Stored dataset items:

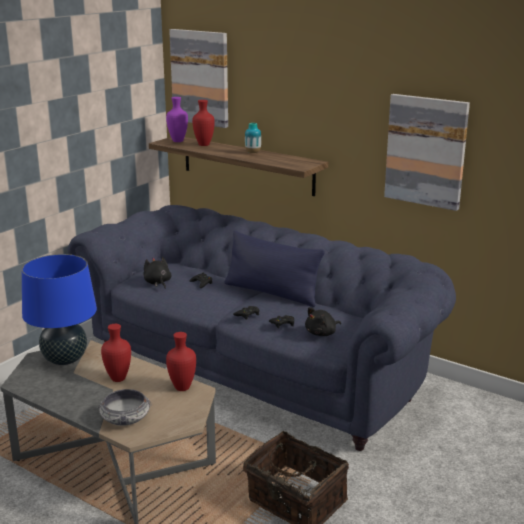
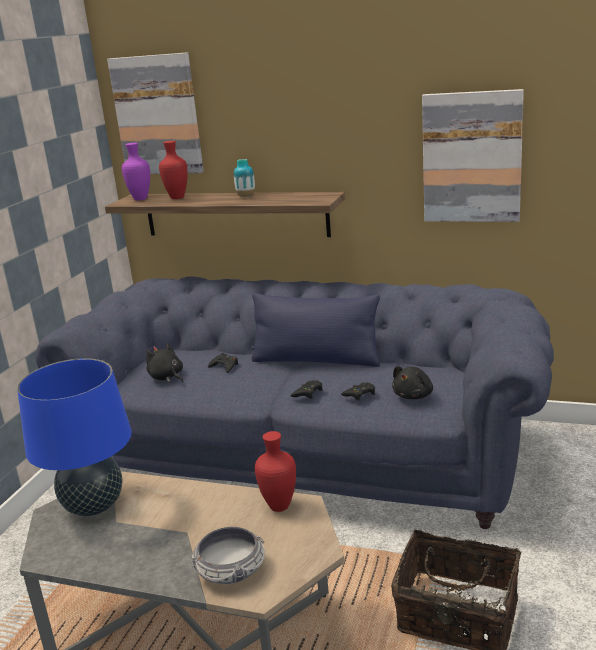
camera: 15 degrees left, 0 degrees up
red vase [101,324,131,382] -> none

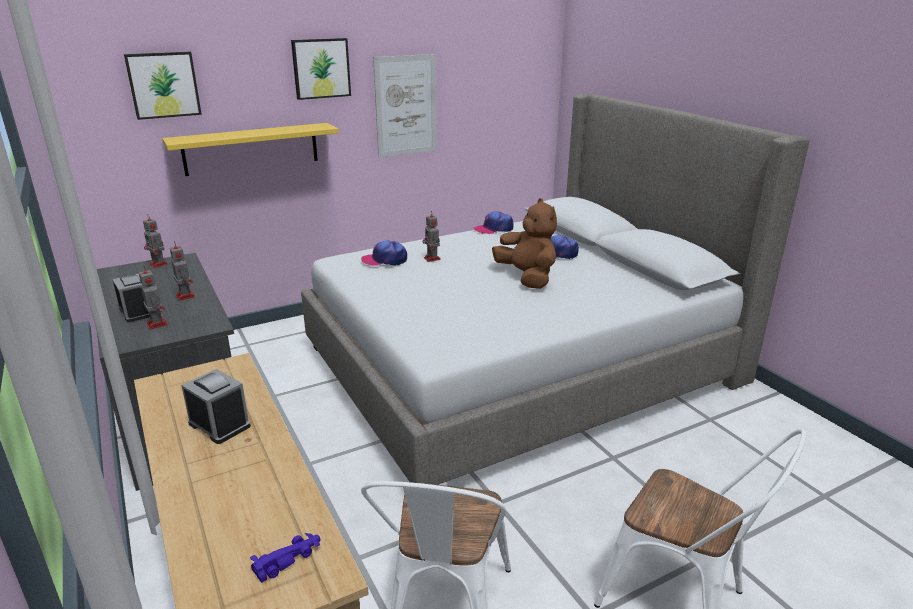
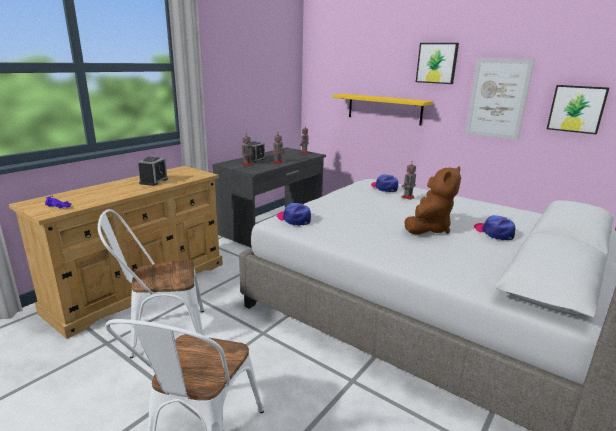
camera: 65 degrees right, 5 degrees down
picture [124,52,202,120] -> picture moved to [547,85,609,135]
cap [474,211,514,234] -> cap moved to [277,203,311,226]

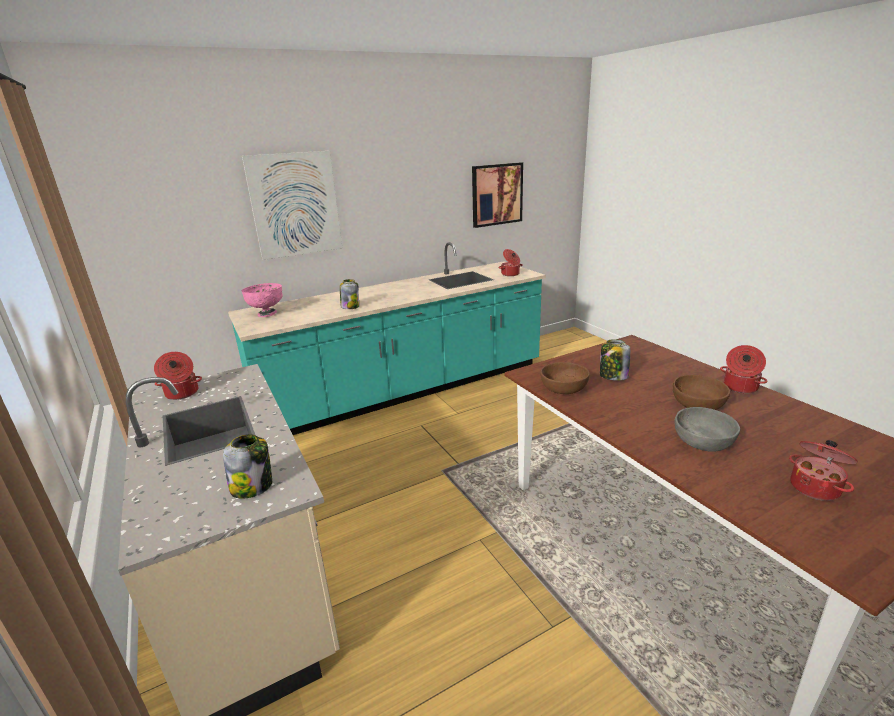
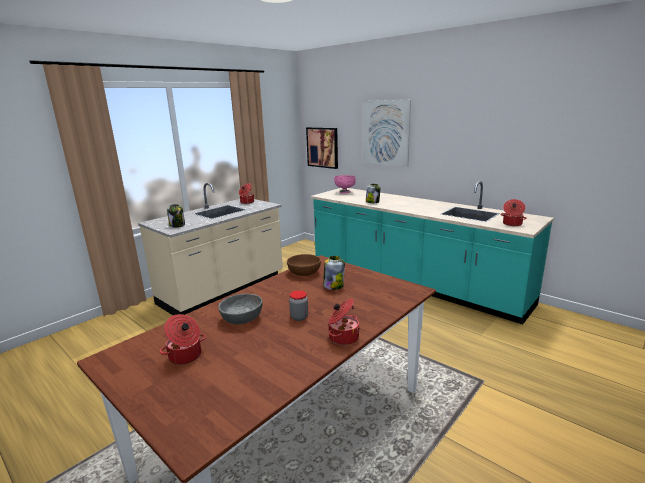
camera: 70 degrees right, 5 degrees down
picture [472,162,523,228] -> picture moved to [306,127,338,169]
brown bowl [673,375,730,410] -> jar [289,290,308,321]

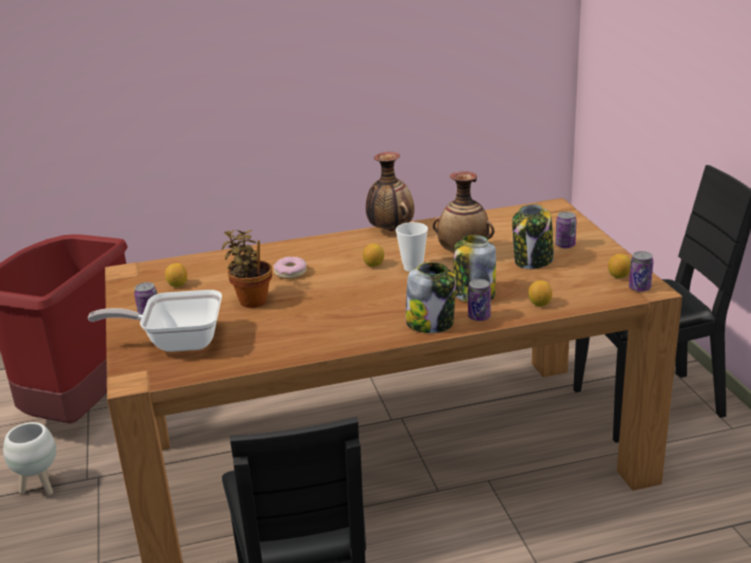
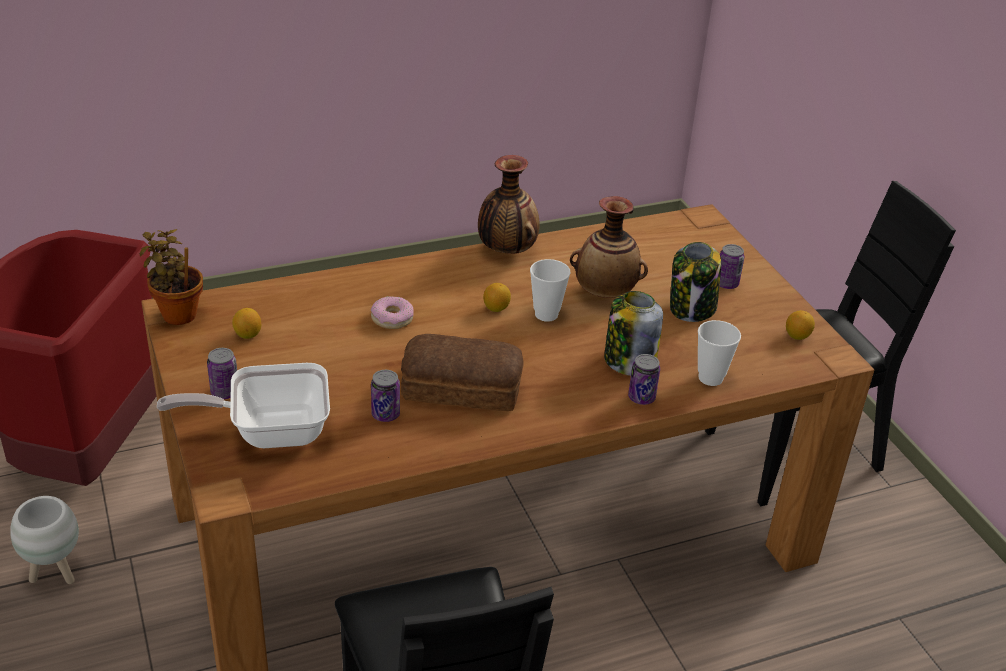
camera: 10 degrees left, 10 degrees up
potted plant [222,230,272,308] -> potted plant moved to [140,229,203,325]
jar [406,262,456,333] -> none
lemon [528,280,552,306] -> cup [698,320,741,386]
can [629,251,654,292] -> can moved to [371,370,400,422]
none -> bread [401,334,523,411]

- [YOUR ASSIGNMENT]: All of the entries need to be copied exactly, minus any pictures.

- [YOUR RESPONSE]:
camera: 15 degrees left, 0 degrees up
red vase [101,324,131,382] -> none

camera: 65 degrees right, 5 degrees down
picture [124,52,202,120] -> picture moved to [547,85,609,135]
cap [474,211,514,234] -> cap moved to [277,203,311,226]

camera: 70 degrees right, 5 degrees down
picture [472,162,523,228] -> picture moved to [306,127,338,169]
brown bowl [673,375,730,410] -> jar [289,290,308,321]

camera: 10 degrees left, 10 degrees up
potted plant [222,230,272,308] -> potted plant moved to [140,229,203,325]
jar [406,262,456,333] -> none
lemon [528,280,552,306] -> cup [698,320,741,386]
can [629,251,654,292] -> can moved to [371,370,400,422]
none -> bread [401,334,523,411]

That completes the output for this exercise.